Yahoo! CEO Marissa Mayer made a splash in the news by changing the company’s policy on working from home. In a memo leaked to All Things D, Yahoo! told its employees:

“To become the absolute best place to work, communication and collaboration will be important, so we need to be working side-by-side. That is why it is critical that we are all present in our offices. […] Beginning in June, we’re asking all employees with work-from-home arrangements to work in Yahoo! offices. If this impacts you, your management has already been in touch with next steps. And, for the rest of us who occasionally have to stay home for the cable guy, please use your best judgment in the spirit of collaboration.”

Observers have pilloried the move. Forbes.com asked the question “Back To the Stone Age? New Yahoo CEO Marissa Mayer Bans Working From Home.” TheAtlantic.com quickly chimed in with “Marissa Mayer Is Wrong: Working From Home Can Make You More Productive.”

I’m certainly sympathetic to the questions being raised by these observers: This is 2013, isn’t working from home critical to information workers in most industries? Certainly that’s my gut inclination.

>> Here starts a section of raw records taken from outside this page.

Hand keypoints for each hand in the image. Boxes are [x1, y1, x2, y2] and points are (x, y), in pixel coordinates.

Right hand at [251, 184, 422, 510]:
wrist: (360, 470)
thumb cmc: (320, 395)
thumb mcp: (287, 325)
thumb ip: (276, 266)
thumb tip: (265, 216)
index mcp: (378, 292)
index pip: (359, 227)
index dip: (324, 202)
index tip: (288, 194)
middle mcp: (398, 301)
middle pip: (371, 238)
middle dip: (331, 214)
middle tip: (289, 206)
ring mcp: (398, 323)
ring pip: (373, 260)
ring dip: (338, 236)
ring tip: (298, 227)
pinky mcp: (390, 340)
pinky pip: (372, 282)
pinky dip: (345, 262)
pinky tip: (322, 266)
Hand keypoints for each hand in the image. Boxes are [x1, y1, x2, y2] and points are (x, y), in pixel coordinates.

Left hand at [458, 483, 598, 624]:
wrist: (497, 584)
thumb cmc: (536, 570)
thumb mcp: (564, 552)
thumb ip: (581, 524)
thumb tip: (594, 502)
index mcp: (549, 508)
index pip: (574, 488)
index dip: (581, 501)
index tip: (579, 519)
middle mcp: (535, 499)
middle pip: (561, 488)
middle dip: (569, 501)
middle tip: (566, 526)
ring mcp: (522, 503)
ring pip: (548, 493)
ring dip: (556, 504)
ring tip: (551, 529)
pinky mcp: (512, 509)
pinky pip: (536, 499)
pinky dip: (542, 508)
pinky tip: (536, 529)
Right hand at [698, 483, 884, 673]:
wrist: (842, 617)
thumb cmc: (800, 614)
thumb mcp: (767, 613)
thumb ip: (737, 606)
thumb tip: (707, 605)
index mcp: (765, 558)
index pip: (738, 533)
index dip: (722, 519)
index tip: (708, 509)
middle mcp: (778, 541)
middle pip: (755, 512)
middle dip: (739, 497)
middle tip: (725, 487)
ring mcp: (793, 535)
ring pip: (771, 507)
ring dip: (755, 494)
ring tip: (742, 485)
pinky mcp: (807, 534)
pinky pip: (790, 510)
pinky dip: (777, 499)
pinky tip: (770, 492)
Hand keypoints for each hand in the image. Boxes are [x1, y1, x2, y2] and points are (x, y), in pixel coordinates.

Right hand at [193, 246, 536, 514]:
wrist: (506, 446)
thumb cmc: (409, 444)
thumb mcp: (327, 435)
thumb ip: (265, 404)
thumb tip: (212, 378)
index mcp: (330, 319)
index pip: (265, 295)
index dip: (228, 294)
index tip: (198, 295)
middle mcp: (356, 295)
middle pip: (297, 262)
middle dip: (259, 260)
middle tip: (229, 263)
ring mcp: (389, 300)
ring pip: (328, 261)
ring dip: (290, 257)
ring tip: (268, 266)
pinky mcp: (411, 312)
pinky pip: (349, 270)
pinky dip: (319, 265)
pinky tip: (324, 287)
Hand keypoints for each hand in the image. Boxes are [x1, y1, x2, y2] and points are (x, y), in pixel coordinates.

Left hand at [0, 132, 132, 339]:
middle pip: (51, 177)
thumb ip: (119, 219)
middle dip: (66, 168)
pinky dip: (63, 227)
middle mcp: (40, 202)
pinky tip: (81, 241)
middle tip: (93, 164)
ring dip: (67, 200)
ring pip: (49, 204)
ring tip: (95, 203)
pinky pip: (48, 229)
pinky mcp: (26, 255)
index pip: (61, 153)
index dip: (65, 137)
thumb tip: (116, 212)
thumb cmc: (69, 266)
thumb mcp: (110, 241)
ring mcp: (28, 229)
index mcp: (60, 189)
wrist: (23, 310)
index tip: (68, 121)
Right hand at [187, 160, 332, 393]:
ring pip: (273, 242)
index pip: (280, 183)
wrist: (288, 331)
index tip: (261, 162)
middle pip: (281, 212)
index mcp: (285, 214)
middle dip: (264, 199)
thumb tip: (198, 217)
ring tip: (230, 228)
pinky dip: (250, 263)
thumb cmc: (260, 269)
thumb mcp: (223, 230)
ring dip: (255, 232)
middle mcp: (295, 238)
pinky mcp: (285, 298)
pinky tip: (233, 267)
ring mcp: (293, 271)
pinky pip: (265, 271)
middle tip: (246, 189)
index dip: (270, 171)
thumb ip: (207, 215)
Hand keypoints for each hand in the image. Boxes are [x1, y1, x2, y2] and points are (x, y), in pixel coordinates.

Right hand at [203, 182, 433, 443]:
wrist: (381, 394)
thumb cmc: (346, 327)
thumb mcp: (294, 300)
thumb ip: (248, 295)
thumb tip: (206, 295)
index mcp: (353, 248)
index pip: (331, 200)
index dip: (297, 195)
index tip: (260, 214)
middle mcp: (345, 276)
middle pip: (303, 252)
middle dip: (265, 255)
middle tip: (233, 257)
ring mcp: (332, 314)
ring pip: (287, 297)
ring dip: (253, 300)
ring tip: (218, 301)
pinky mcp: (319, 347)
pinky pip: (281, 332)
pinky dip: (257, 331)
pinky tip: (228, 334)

But let’s look at some data here. Mayer’s policy isn’t out of the ordinary – not at all – if we benchmark her policy against other enterprises.  Forrester’s Forrsights Workforce Employee Survey (Q4 2012) surveyed 9,766 information workers (employed individuals who use a PC or mobile phone at least one hour per day for work). We found national-level variation in work from home behaviors: While 17% of information workers in the US work from home 2+ days per week, only 8% of those in France and Japan do so. Among developed nations, Canada ranked highest with 19%… which still represents fewer than 1 in 5 information workers.

What this means is that, in advanced economies, being a heavy (2+ days per week) home worker remains relatively rare.

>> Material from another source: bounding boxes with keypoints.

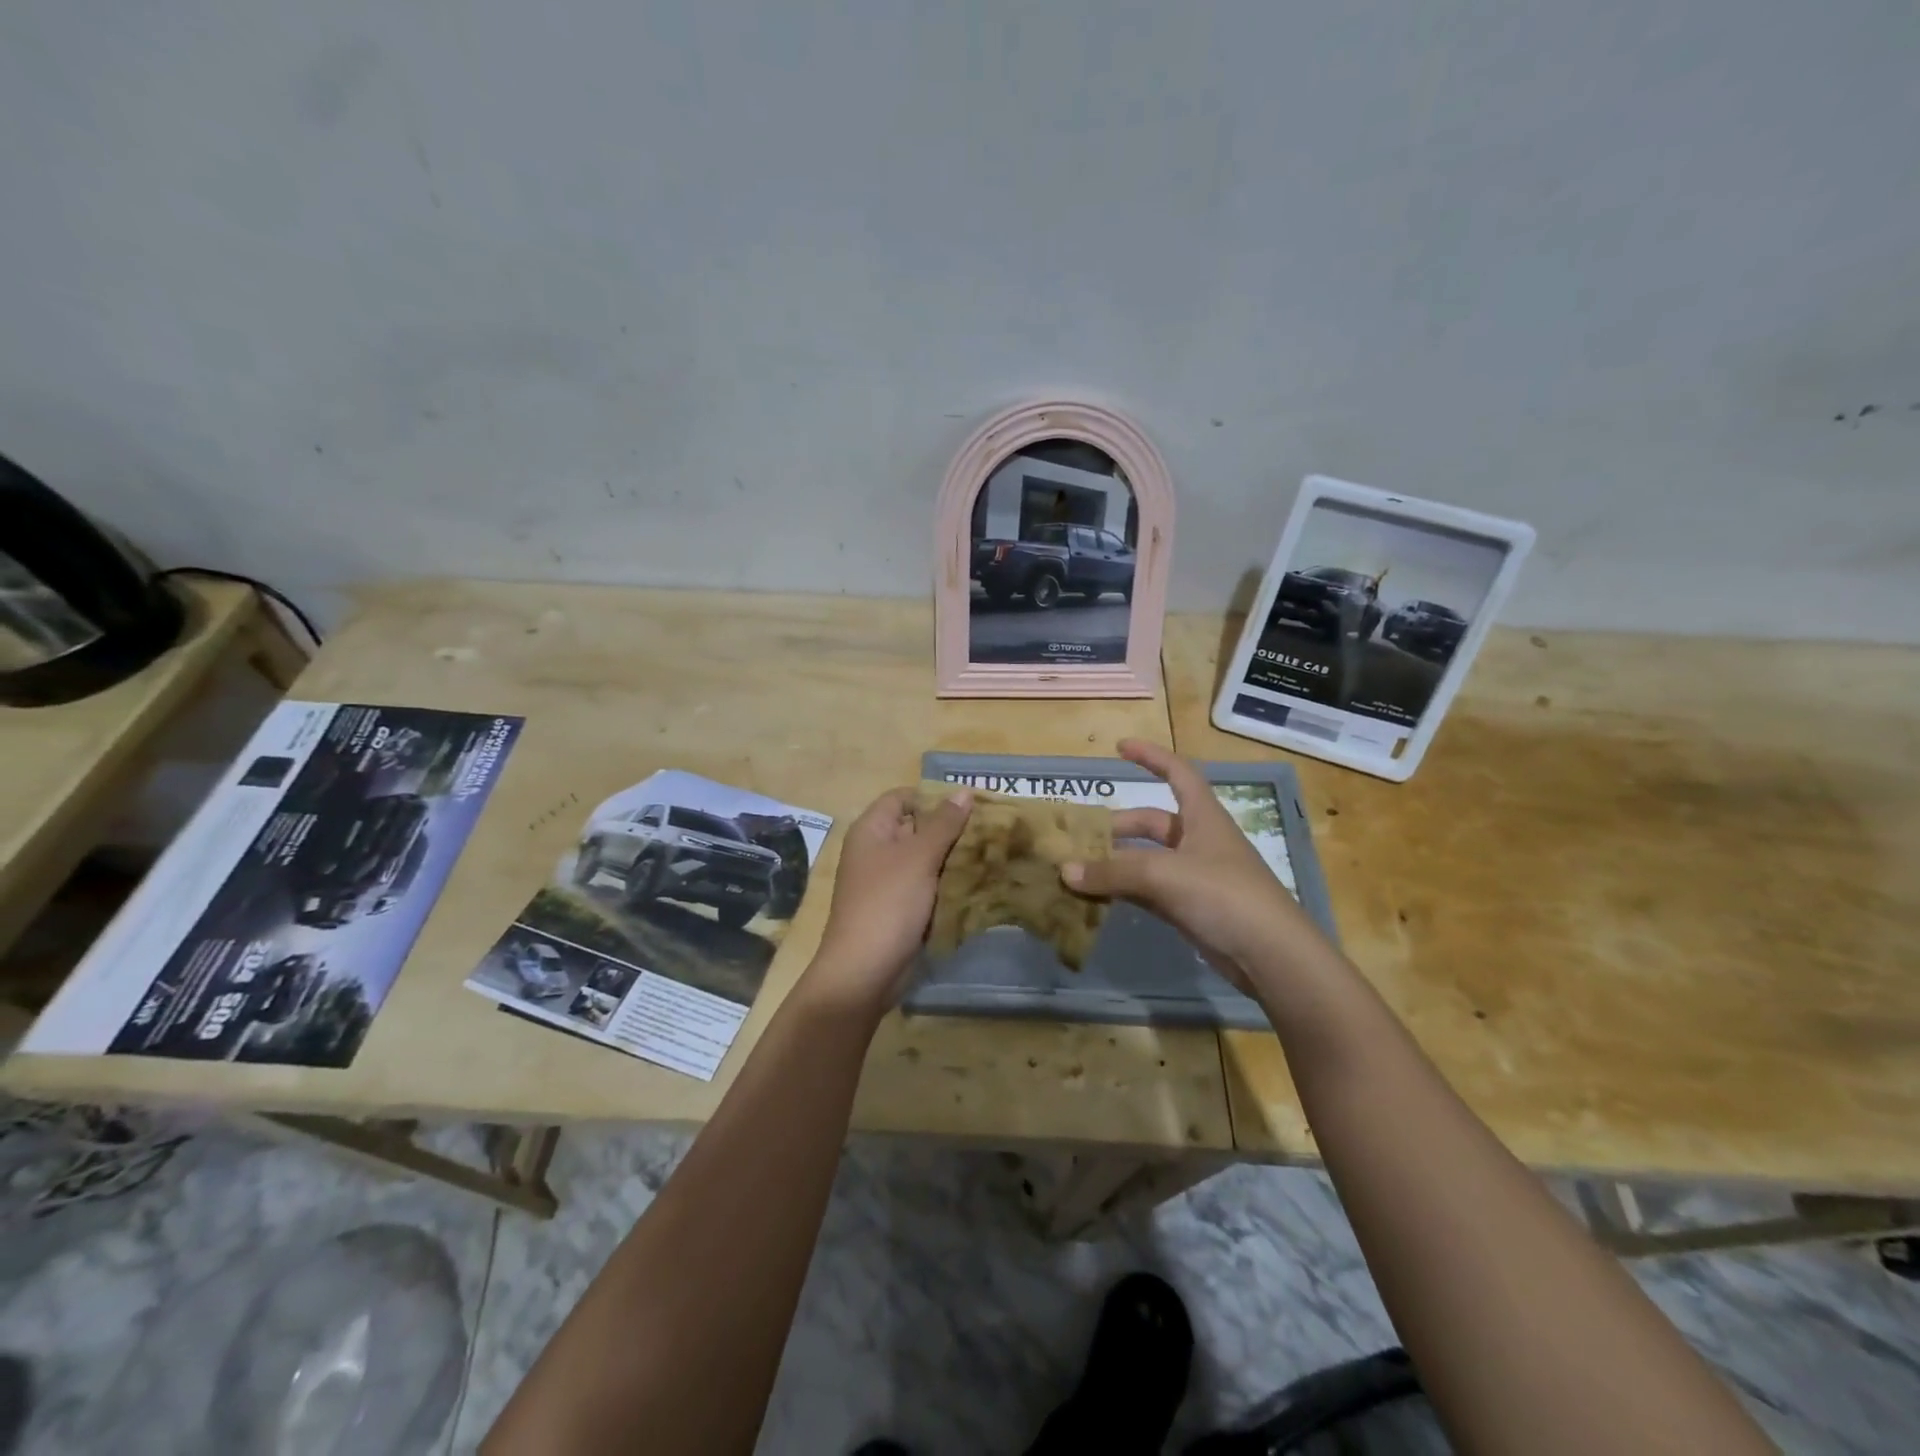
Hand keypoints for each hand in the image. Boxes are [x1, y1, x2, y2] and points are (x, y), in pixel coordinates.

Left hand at [808, 785, 972, 1014]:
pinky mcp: (899, 908)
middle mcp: (876, 851)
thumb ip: (944, 824)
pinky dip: (947, 883)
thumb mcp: (919, 857)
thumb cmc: (888, 903)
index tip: (970, 805)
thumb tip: (963, 792)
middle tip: (990, 829)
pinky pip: (926, 886)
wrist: (865, 971)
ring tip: (991, 853)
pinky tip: (977, 883)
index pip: (903, 797)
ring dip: (952, 857)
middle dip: (950, 828)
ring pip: (924, 859)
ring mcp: (887, 882)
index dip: (933, 797)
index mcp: (871, 830)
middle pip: (916, 827)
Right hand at [1061, 739, 1330, 995]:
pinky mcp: (1190, 908)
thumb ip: (1113, 872)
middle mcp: (1199, 841)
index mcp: (1203, 817)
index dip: (1151, 756)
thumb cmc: (1223, 895)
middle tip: (1079, 836)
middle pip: (1151, 822)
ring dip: (1116, 862)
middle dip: (1116, 826)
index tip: (1120, 747)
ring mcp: (1195, 876)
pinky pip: (1149, 890)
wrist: (1270, 955)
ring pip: (1146, 859)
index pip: (1177, 773)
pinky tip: (1097, 897)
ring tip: (1078, 867)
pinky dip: (1124, 890)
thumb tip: (1065, 870)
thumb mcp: (1164, 875)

Some top arguments in favor of work-from home policies include higher productivity (as workers balance their work with their lives more efficiently, and can add hours by taking work home), increased employee recruitment (as top caliber candidates might live remotely or simply expect the flexibility associated with working from home), and lower employee attrition (for the same reasons). For some workers, working from home can help them establish a sense of uninterrupted work flow that increases their effectiveness and productivity while allowing them to juggle non-work priorities as well.

Though as Forbes points out, Yahoo! faces a comparative productivity challenge at present, writing that “Google’s 53,861 employees generate $931,657 in revenue per worker, 170% higher than Yahoo’s $344,758 worth of revenue per employee.” For all the working from home today at Yahoo!, productivity hasn’t reached the levels where they need to be.

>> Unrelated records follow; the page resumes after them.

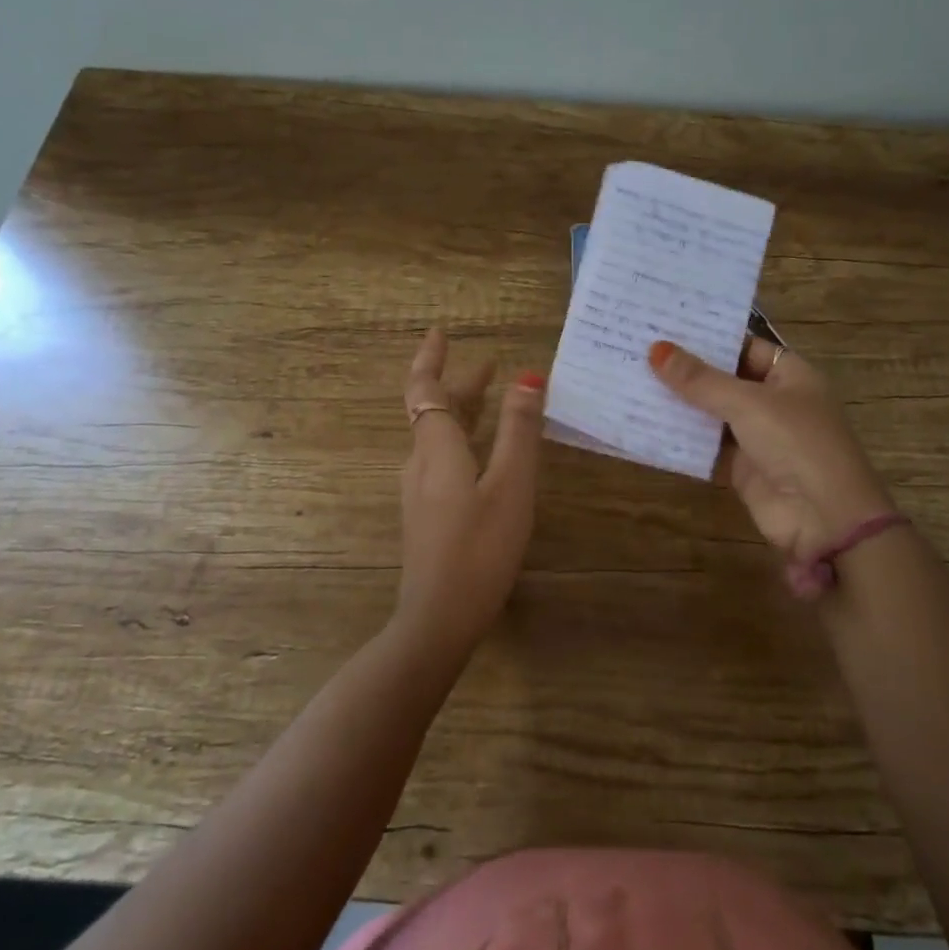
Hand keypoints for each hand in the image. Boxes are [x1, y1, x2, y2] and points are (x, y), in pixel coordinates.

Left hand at [396, 327, 544, 653]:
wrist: (439, 617)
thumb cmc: (480, 547)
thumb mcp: (511, 486)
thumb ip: (519, 431)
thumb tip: (528, 377)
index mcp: (437, 448)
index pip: (425, 389)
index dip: (431, 359)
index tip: (441, 332)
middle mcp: (421, 463)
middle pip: (434, 411)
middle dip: (459, 385)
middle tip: (490, 366)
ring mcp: (420, 492)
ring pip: (439, 438)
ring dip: (463, 412)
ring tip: (493, 401)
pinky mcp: (428, 515)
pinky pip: (443, 460)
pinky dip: (465, 440)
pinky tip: (486, 455)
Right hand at [649, 338, 895, 566]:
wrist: (824, 518)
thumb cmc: (796, 443)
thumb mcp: (748, 403)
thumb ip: (700, 380)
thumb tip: (656, 349)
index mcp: (790, 375)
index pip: (745, 346)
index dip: (709, 338)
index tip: (666, 326)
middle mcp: (774, 401)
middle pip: (725, 379)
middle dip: (687, 371)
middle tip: (638, 350)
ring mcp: (757, 436)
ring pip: (712, 414)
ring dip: (680, 404)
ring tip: (632, 381)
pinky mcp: (741, 468)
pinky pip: (706, 447)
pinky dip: (681, 438)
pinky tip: (644, 423)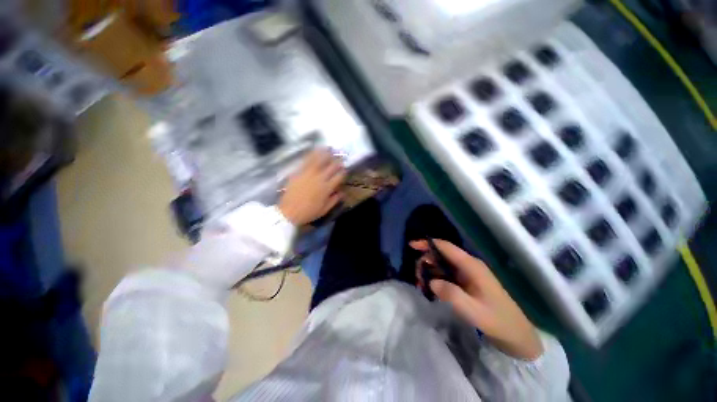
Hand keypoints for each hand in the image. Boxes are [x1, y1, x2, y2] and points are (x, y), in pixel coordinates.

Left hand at [279, 149, 345, 225]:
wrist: (288, 212)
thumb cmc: (308, 212)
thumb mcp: (324, 210)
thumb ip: (334, 200)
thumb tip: (342, 192)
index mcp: (327, 188)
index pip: (339, 176)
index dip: (343, 171)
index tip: (344, 169)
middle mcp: (319, 179)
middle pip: (331, 166)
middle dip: (337, 161)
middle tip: (340, 158)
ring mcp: (308, 174)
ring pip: (319, 160)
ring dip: (325, 154)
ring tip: (329, 148)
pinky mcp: (298, 172)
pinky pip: (306, 161)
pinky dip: (311, 155)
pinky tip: (314, 150)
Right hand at [410, 240, 543, 360]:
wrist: (517, 334)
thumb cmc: (497, 320)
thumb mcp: (473, 310)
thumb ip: (451, 294)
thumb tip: (431, 281)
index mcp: (471, 266)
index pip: (446, 247)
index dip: (428, 243)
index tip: (411, 245)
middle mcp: (469, 265)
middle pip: (442, 254)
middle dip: (426, 261)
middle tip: (417, 277)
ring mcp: (468, 273)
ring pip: (443, 264)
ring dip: (430, 271)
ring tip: (422, 285)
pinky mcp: (467, 281)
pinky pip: (447, 274)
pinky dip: (436, 278)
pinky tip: (431, 288)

It’s possible that workforce-empowering technologies could have addressed this imbalance, allowing people to work from home more effectively. Perhaps leveraging the right technologies to make workers better connected to their colleagues every day — whether they are in a remote office or with a client/supplier, or at home using current generation web and video conferencing. For most businesses, growing competency in managing and, indeed, empowering remote workers will be a key competency in the next 10 years. Particularly in the technology industry, the bar tends to be high here.

Ultimately, policies about working from home are situation-dependent: Mayer could be solving for a managerial problem at Yahoo! of which outsiders aren’t aware. We should at a minimum acknowledge that Mayer's policy isn’t quite as rare or unusual as many people seem to think. Whether it’s wise or not remains to be seen.